Los programas de Padrinos en la Banca. De clientes a comerciales

La actual situación de mercado y la dura competencia entre entidades bancarias por tal de captar pasivos y clientes ha dado un paso más: el de convertir a sus clientes (a aquellos que quieran, claro) en comerciales de su entidad, creando programas de padrinos, que recomienden a sus amigos y conocidos para que abran cuentas y contraten depósitos en la entidad a cambio, normalmente de una recompensa en efectivo. Este sistema no es nada nuevo, ya que  llega vigente cierto tiempo en otros sectores como el de la telefonía o los servicios de televisión, pero el hecho de que haya llegado al sector bancario da una muestra de lo complicado que resulta comercializar servicios y ganar la confianza del consumidor en un momento tan difícil como el actual.

Como funciona el programa

Uno de los secretos de estos programas es que son muy sencillos y no suponen un gran trabajo para los clientes, ni presentes ni futuros. Basta con que el cliente actual recomiende a un nuevo cliente que abra un cierto producto en la entidad que ofrece el programa y que cumpla las condiciones para la consecución del incentivo para que ambos puedan conseguir ese beneficio. Porque además esa es la ventaja: el premio es para el padrino que recomienda, pero también para el nuevo cliente que se apunta a la entidad. Durante el proceso de contratación al nuevo cliente se le solicitan los datos del cliente “padrino” o “amigo” y así ambos se aprovechan de la promoción.

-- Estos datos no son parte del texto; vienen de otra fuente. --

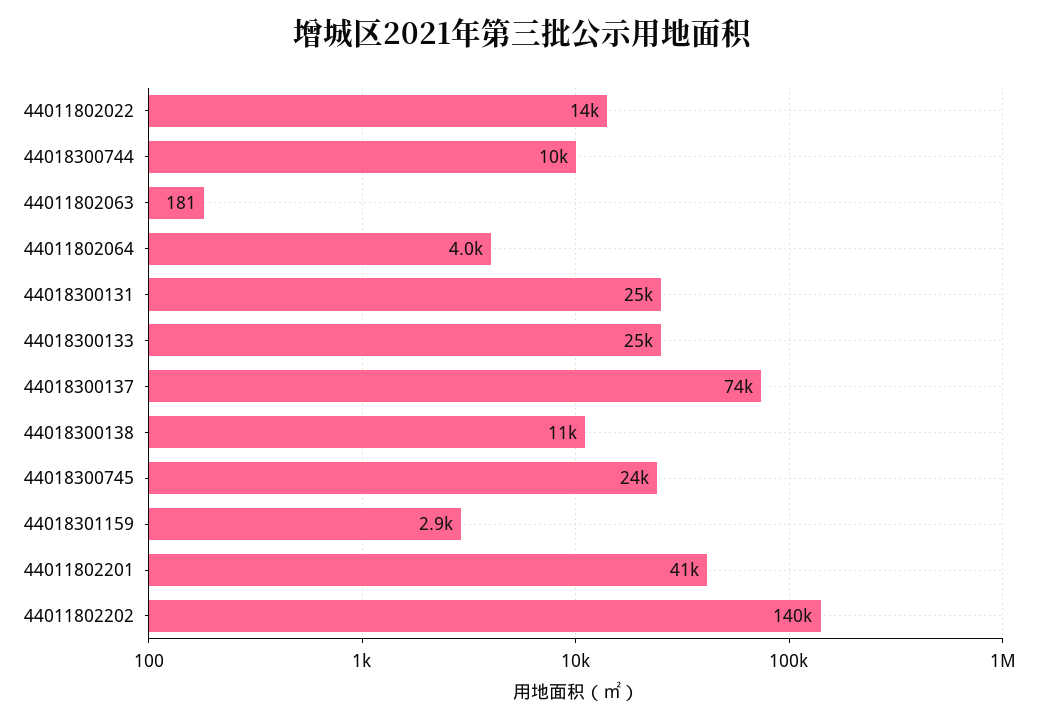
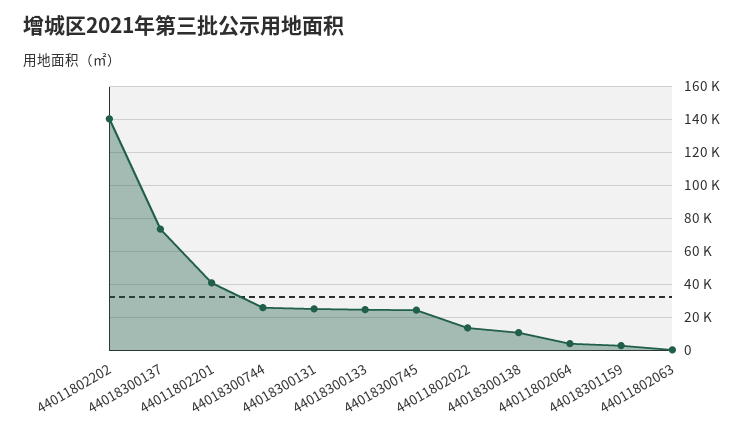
  {
    "44011802022": 14000,
-   "44018300744": 10000,
+   "44018300744": 25000,
    "44011802063": 181,
    "44011802064": 4000,
    "44018300131": 25000,
    "44018300133": 25000,
    "44018300137": 74000,
    "44018300138": 11000,
    "44018300745": 24000,
    "44018301159": 2900,
    "44011802201": 41000,
    "44011802202": 140000
  }

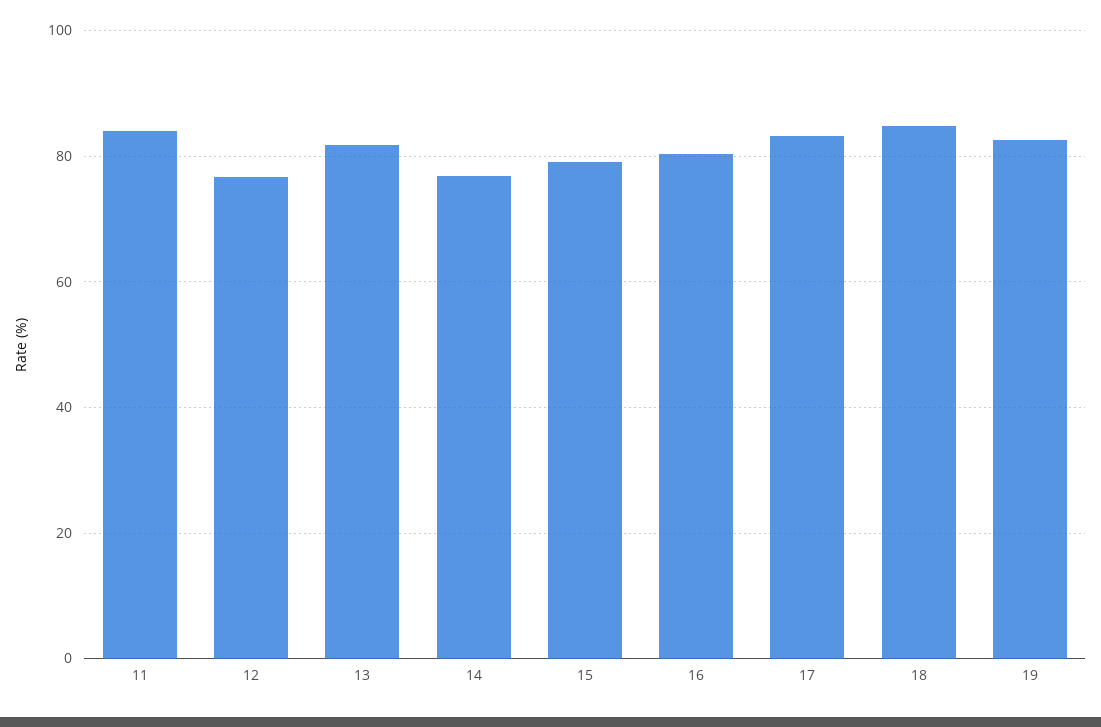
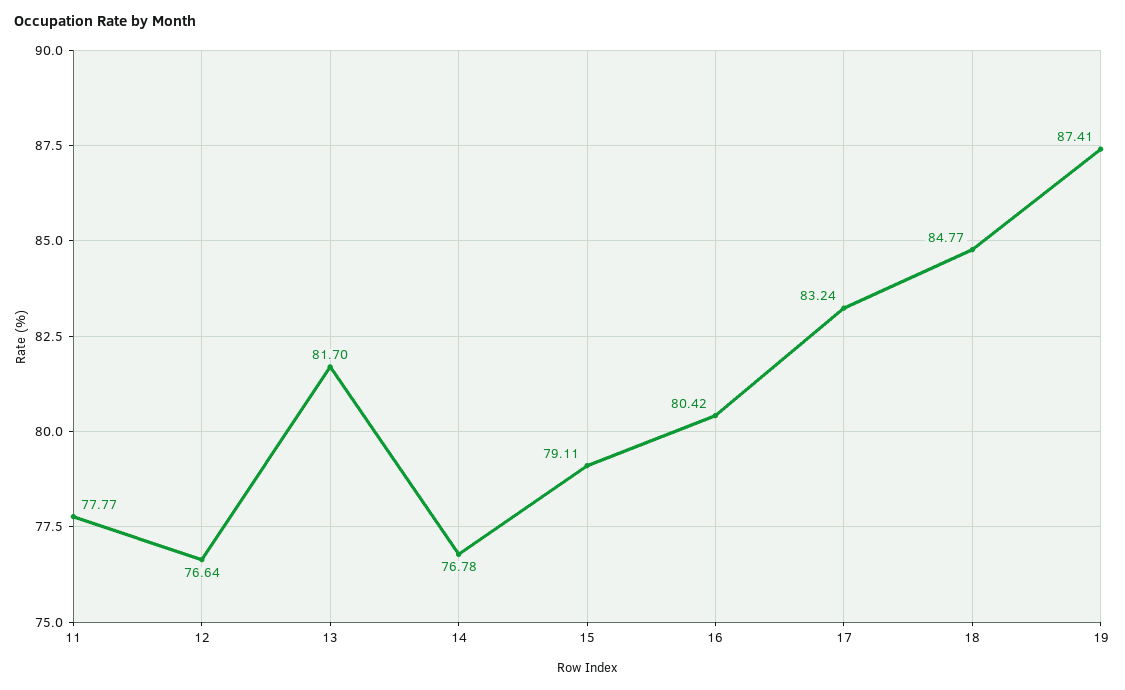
  {
-   "11": 84,
+   "11": 77.77,
    "12": 76.64,
    "13": 81.7,
    "14": 76.78,
    "15": 79.11,
    "16": 80.42,
    "17": 83.24,
    "18": 84.77,
-   "19": 82
+   "19": 87.41
  }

Los premios son variables, aunque en el caso de la banca suelen ser bonificaciones directas en metálico que, como todo rendimiento, también cuentan con su correspondiente retención fiscal.

Las condiciones de estos programas son variables, tanto en los requisitos como en la duración, por lo que antes de empezar a recomendar a nuestros conocidos es conveniente echarle un vistazo a las reglas y bases de la promoción.

¿Merece la pena?

Pensemos un segundo en cuantas veces hemos hablado a otra personas (amigos, conocidos, compañeros) de esas cosas, productos o servicios, que nos gustan y con los que estamos bien. Estos programas no precisan de otra cosa que no sea eso, con la diferencia de que si lo hacemos bajo el programa, además de hablar de lo que nos gusta también podemos obtener un ingreso extra. E igual que nosotros también lo consigue la persona a la que se lo contamos y que se inscribe al programa. Así que realmente no hay mucho que perder y si algo que ganar, por hacer algo que, de otra forma, también haríamos con normalidad.

De todos modos estos programas por ahora están en sus primeros pasos, al menos en el mundo de la banca, y parece que su continuidad no es demasiado segura, por lo que es fundamental, si estas decidido a hacerlo, no perder mucho tiempo para evitar que el tren pase de largo.